Exercise text >>
──────────────────────────────

Swagman wrote on Apr 26
th, 2015 at 10:25am:
crocodile wrote on Apr 25
th, 2015 at 2:20pm:
rhino wrote on Apr 25
th, 2015 at 1:15pm:
Swagman wrote on Apr 25
th, 2015 at 12:56pm:
Productivity is declining.
Wrong. productivity is increasing and has done enormously since the 1980s. Don't think so. You've been reading fairy tales.
Yes don't let the
facts get in the way of a good fairy tale there Rhino Old Bean.....
crocodile wrote on Apr 25
th, 2015 at 2:20pm:
In fact this is the primary reason for the shrinking pie. Productivity, especially capital productivity has been in serious decline for over fifteen years now with nary a word from our political geniuses. Multifactor has been in negative territory for seven long years now. Don't expect the share of the pie to grow any time soon.
....tactics that increase productivity (such as Workchoices) are
nary popular vote buyers in our ochlocracy?
![Sad Sad](http://www.ozpolitic.com/yabbfiles/Templates/Forum/default/sad.gif)
Killed off by 'fairy tales', misinformation and propaganda campaigns by the ACTU and its political hacks in the Labor party.
![Sad Sad](http://www.ozpolitic.com/yabbfiles/Templates/Forum/default/sad.gif)
Shooting themselves in the foot (and hamstringing Australia) at every turn....

──────────────────────────────

Information >>
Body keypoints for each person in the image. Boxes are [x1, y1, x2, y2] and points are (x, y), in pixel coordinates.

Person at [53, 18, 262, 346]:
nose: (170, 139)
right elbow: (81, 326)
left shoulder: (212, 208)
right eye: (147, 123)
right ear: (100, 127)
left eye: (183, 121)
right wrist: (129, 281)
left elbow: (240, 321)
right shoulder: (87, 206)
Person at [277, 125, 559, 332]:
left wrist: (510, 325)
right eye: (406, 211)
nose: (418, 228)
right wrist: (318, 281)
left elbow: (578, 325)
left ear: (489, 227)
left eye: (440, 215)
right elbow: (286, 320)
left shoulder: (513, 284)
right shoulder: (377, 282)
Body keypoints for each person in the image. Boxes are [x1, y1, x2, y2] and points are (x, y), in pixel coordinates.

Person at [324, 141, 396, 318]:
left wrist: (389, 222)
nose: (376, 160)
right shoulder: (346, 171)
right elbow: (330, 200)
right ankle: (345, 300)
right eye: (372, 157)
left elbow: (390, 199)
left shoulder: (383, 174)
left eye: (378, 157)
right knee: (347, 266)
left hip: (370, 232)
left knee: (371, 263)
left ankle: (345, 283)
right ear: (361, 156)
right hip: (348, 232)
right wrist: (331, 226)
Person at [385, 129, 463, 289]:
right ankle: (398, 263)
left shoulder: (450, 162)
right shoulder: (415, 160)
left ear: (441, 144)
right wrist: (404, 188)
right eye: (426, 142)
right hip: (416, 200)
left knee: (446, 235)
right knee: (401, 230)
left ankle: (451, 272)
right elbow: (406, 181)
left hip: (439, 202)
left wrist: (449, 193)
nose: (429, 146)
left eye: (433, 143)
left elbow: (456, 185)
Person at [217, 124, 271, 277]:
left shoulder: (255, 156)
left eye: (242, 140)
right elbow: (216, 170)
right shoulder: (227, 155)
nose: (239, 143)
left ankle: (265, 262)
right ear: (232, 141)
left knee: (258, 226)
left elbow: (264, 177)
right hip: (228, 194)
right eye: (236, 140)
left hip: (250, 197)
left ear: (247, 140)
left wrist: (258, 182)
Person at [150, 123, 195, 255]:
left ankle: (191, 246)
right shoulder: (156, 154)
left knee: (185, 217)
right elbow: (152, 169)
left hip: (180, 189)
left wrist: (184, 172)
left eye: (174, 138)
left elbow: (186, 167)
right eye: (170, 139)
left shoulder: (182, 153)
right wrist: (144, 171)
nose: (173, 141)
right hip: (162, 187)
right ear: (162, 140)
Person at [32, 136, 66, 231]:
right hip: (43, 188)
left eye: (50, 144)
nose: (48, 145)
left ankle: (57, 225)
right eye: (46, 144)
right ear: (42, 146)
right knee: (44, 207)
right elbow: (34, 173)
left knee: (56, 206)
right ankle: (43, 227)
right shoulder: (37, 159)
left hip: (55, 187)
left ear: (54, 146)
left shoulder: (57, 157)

──────────────────────────────

Problems to work on >>
- 1) In the forum thread on productivity, for how long has multifactor productivity been in negative territory?
- 2) Extend the forum thread on productivity with a new post that follows on from its last line.

Answers for the tasks >>
- 1) Seven years.

- 2)
Not quite Swaggie, but at least you are being savvy enough to realise that declining productivity will eventually manifest itself in declining living standards.
The graphs from the previous post show productivity growth rather than productivity itself. This is intentional as graphing only productivity gives an illusion that growth is better than it really is. If you want to extract productivity figures from the growth chart you will need to take the definite integral of the curve.
You will see that growth in productivity on the labour side is still in positive territory at between 1 to 2% pa. Conversely, multifactor productivity is decidedly negative and trending lower in a rather worrisome decline. Since multifactor productivity is the summation of both labour and capital productivity it is clear that the greatest decline in productivity is in the capital side of the equation. The notion that workchoices has or could have a major effect on multifactor productivity doesn't really stand up to scrutiny.
What this actually means is that business is in fact making good use of changing technology and making it available to the workforce as the labour productivity figures demonstrate. The issue is that the same returns are not being found for each dollar of capital input.
This points to long term failures in policy. Misallocation of fixed capital into non productive asset classes, declining investment in R&D and declining investment in public infrastructure.